──────── ENTRIES PROVIDED
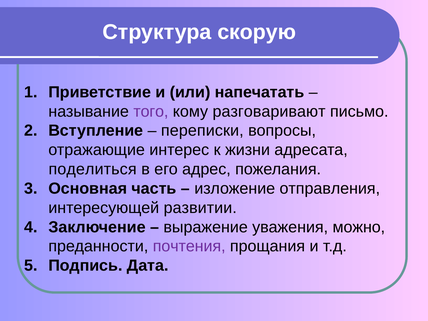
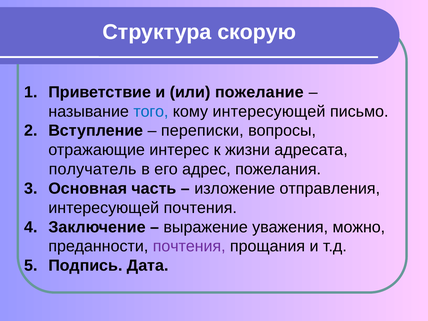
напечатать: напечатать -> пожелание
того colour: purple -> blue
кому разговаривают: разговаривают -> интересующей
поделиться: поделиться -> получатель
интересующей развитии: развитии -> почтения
────────────────
──────── ENTRIES PROVIDED
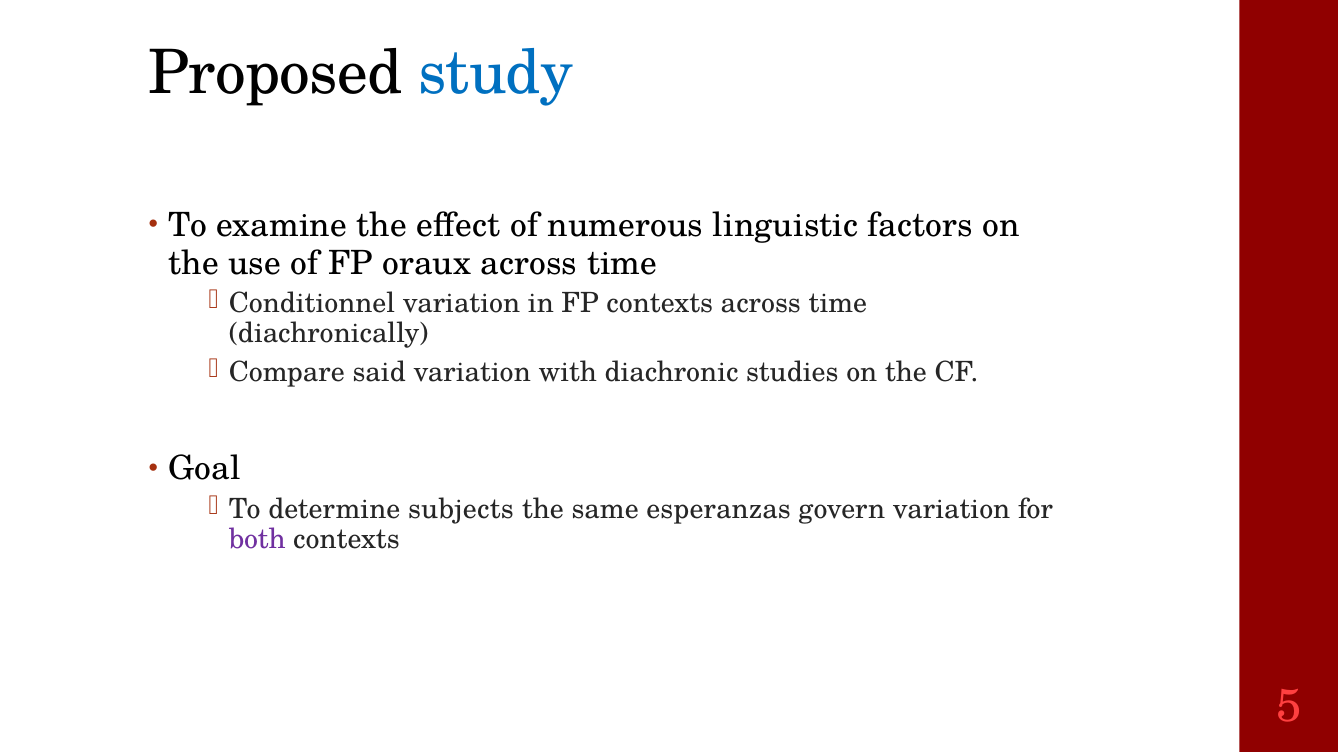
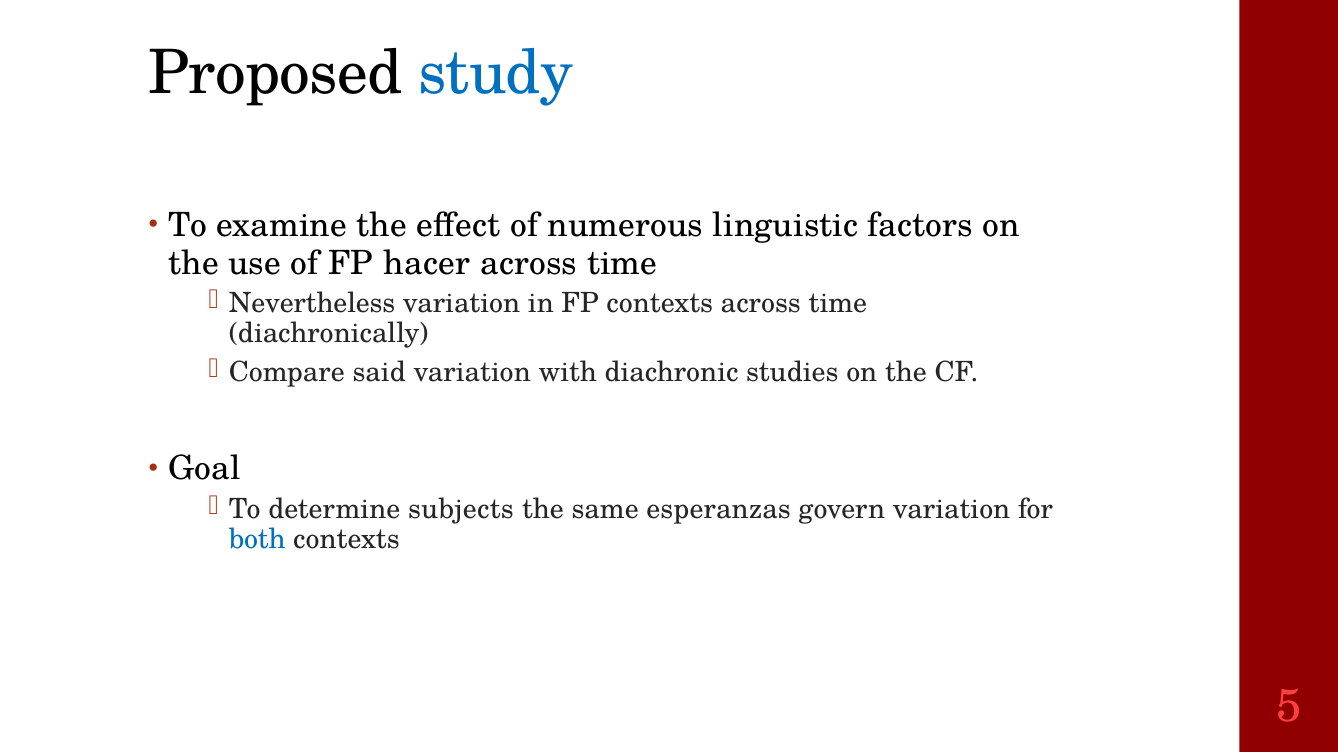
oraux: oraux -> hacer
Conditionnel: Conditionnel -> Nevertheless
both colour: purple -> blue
────────────────
* **DIRECTIONS FOR THIS TASK**: Write out only the rows from the line containing "oraux: oraux -> hacer" through the line containing "both colour: purple -> blue", swapping "purple" for "violet" and leaving everything else unchanged.

* **WRITTEN RESPONSE**:
oraux: oraux -> hacer
Conditionnel: Conditionnel -> Nevertheless
both colour: violet -> blue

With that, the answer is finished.